BEGIN
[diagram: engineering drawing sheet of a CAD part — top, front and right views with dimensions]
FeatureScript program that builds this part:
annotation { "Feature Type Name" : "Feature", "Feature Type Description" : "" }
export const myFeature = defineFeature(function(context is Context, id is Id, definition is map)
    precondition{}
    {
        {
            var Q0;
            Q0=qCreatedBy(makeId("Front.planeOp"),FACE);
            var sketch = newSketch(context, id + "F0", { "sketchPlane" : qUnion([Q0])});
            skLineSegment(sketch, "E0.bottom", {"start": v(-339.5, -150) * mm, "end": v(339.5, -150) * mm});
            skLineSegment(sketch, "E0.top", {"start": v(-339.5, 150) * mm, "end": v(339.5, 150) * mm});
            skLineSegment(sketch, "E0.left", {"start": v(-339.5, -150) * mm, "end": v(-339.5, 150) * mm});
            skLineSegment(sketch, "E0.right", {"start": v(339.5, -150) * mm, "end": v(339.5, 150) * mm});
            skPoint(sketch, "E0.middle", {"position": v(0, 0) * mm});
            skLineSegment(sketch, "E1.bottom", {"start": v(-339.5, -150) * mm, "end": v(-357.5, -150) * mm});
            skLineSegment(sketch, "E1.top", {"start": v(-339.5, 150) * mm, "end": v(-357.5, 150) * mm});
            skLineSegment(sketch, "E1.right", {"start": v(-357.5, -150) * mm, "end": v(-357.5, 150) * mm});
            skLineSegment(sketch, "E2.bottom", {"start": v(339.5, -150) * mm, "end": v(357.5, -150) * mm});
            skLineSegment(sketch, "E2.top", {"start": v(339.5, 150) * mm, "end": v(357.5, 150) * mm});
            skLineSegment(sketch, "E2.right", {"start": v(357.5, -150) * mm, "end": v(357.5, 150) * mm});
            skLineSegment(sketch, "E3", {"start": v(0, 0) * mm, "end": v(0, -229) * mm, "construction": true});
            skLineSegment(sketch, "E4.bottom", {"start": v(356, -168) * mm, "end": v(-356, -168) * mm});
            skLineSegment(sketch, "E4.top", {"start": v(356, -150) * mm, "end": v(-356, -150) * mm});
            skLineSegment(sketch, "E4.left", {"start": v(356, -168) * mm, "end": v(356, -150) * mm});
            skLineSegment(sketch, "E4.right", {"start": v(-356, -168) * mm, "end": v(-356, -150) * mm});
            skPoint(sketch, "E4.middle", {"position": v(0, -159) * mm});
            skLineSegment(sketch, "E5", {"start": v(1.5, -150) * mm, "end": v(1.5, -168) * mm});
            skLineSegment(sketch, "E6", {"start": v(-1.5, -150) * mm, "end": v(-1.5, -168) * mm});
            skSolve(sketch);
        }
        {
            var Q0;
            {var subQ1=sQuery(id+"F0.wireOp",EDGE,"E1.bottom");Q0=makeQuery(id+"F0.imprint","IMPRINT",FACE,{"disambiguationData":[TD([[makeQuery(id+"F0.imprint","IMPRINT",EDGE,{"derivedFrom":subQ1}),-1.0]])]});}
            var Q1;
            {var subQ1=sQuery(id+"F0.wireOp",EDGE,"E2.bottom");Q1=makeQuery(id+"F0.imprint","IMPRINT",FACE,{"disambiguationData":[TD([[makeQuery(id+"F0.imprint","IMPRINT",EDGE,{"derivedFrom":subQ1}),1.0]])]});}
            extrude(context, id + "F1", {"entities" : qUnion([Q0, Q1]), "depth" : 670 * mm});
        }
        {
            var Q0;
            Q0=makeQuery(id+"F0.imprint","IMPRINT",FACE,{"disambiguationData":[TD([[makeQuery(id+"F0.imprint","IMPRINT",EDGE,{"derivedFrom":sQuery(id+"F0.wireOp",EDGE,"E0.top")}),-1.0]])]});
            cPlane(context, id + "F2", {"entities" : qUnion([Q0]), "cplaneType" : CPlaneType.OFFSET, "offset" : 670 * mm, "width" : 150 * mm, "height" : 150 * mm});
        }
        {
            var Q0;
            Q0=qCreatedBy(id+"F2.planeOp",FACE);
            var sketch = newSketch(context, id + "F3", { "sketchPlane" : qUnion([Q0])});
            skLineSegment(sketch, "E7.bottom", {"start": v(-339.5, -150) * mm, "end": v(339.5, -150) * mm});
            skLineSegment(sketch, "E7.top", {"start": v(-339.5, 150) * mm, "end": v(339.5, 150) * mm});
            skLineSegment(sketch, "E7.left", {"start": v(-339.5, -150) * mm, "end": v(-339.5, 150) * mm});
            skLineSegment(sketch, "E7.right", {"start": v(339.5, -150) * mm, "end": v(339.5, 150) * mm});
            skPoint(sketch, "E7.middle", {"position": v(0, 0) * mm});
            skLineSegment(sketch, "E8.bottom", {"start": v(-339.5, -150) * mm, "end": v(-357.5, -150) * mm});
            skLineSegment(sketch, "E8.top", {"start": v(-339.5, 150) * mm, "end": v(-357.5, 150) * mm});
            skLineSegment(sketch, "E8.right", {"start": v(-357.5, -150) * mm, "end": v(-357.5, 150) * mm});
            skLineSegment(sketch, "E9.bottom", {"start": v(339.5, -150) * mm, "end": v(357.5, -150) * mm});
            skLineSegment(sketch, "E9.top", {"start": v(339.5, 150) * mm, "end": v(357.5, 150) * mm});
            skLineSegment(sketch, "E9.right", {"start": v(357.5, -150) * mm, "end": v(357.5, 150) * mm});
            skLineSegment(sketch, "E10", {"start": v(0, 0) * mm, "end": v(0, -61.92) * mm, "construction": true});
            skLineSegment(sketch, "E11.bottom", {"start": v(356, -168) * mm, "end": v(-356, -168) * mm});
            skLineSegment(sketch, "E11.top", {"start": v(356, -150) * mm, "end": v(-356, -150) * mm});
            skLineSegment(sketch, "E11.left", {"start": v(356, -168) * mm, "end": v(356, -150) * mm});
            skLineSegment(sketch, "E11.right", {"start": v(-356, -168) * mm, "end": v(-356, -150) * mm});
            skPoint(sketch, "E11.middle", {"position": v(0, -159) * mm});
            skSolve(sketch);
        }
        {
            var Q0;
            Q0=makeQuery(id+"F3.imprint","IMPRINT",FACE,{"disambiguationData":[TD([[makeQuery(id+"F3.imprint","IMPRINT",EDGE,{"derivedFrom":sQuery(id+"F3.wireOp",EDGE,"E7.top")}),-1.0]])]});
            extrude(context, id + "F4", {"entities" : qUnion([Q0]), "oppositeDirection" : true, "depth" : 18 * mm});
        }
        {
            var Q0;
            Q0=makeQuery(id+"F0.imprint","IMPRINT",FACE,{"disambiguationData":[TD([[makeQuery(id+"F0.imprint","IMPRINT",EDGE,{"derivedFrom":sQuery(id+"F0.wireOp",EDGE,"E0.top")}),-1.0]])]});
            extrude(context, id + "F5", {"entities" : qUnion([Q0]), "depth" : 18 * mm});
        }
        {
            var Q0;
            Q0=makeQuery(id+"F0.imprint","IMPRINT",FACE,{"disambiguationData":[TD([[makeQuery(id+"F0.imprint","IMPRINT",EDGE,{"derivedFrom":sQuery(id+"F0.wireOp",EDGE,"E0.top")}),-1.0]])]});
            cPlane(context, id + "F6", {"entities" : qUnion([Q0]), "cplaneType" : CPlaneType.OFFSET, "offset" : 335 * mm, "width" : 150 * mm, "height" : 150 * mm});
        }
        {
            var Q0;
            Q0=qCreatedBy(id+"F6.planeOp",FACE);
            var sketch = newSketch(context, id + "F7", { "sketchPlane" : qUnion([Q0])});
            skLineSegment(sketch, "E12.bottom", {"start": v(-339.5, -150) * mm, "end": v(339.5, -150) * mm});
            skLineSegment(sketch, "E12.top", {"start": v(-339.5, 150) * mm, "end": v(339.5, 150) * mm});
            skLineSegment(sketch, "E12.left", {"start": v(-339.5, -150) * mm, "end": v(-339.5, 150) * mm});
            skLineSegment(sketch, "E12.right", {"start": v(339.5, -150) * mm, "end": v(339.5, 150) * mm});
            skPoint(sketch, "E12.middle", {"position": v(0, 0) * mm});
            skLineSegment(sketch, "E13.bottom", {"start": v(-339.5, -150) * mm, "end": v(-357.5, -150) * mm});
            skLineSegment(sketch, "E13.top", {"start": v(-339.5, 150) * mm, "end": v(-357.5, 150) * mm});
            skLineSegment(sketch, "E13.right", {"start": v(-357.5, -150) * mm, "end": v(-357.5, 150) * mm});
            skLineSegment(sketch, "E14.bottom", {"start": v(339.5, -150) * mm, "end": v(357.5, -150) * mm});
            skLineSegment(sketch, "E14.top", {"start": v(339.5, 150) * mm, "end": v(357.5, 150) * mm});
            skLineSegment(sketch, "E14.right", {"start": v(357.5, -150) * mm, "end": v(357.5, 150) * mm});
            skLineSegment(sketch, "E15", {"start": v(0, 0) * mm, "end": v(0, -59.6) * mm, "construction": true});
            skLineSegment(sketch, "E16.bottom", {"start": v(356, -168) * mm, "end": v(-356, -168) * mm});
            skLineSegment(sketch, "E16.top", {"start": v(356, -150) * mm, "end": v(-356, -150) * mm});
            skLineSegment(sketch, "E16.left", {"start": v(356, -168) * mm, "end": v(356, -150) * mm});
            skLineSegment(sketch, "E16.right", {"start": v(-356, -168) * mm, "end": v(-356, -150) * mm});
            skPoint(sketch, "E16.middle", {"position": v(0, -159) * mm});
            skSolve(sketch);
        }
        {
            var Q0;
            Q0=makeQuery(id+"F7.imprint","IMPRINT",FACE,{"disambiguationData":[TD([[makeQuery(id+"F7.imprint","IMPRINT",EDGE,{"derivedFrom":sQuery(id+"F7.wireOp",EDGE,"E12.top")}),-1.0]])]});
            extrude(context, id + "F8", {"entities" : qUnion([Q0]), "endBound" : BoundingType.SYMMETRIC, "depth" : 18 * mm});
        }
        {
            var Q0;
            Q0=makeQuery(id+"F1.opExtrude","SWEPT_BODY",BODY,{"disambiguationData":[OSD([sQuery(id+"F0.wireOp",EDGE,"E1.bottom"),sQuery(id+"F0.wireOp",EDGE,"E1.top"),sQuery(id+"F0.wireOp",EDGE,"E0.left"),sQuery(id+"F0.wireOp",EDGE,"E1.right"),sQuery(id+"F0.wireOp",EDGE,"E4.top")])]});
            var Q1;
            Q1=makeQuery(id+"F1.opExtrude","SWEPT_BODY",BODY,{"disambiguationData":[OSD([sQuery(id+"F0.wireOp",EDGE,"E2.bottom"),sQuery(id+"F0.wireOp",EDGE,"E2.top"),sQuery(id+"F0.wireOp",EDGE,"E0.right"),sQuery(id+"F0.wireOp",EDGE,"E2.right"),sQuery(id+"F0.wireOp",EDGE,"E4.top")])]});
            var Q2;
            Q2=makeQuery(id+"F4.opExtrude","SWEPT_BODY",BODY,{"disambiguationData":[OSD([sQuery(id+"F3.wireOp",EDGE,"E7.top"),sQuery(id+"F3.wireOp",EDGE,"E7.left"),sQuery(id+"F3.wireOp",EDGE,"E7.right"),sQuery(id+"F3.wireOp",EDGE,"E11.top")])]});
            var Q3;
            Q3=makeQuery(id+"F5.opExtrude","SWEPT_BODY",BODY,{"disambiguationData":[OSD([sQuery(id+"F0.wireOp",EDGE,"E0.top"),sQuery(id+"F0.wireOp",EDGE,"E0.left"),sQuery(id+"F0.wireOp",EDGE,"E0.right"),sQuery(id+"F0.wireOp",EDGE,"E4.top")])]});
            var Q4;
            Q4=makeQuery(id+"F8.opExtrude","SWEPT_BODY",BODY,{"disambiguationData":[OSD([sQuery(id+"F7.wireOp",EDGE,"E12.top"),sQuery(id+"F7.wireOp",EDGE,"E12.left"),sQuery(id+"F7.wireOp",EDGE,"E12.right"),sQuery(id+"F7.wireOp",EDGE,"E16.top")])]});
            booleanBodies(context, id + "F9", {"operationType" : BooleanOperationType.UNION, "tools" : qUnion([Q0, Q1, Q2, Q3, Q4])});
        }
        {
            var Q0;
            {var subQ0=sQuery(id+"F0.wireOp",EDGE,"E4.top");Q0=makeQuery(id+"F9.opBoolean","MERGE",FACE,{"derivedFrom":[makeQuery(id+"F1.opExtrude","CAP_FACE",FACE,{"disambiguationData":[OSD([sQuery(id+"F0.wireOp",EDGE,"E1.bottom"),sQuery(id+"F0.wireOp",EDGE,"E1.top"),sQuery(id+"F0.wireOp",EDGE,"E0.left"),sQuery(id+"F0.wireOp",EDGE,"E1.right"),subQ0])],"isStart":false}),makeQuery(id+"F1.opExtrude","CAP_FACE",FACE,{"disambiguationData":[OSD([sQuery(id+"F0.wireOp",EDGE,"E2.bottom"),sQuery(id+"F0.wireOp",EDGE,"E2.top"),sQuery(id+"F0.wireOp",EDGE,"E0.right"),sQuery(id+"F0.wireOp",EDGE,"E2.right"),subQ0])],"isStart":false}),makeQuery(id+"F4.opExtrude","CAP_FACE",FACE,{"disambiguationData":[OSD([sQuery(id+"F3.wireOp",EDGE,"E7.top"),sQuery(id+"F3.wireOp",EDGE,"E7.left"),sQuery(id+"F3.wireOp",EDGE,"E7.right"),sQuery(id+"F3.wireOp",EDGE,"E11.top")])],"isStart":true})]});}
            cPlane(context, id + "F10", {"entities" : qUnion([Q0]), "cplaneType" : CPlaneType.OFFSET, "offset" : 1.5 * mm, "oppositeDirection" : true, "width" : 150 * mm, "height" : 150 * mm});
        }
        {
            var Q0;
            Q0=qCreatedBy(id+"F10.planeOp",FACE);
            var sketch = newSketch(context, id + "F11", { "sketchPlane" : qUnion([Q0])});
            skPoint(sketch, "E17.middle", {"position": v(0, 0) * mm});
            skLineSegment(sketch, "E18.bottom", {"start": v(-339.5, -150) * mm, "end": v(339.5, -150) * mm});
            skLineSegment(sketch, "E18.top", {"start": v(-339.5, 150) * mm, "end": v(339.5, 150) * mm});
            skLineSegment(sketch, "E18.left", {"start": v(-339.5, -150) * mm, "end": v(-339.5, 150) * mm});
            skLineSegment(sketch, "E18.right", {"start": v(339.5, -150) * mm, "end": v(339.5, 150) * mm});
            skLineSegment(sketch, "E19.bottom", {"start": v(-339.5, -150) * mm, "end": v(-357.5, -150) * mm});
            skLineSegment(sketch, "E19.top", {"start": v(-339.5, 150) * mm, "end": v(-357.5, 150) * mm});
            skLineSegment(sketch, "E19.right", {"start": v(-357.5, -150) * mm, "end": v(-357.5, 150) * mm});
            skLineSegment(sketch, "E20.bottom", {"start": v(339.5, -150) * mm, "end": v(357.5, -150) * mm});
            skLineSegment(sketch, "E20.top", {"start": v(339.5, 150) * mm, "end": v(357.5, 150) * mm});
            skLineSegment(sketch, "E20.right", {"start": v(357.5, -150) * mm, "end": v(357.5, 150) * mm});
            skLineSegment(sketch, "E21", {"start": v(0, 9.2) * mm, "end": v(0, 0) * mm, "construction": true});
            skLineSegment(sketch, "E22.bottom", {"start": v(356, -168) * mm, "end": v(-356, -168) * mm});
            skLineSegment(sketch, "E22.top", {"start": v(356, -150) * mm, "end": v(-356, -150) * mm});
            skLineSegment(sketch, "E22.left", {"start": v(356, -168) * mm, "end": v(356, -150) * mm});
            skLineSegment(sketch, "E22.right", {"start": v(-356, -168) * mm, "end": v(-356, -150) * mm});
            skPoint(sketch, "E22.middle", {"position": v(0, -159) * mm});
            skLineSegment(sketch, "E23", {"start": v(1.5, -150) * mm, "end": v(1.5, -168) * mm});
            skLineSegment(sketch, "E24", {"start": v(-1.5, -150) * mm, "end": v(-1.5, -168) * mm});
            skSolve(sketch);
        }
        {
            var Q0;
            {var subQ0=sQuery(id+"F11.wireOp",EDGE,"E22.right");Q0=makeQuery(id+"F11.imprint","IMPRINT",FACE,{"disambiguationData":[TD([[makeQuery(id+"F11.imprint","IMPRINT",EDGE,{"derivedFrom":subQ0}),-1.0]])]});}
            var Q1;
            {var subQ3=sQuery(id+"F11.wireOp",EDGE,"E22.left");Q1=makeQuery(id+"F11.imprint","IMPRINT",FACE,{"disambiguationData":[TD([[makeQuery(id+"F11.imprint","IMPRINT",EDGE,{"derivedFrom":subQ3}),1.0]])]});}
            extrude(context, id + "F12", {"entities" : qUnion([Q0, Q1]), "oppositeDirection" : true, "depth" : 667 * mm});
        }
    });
END
▶ [Exercise prompt]: Which lines of the listing above contain the string "part"? Copy out each of them, counting uppercase and lowercase letters as different.

▶ [Written solution]:
[diagram: engineering drawing sheet of a CAD part — top, front and right views with dimensions]
FeatureScript program that builds this part:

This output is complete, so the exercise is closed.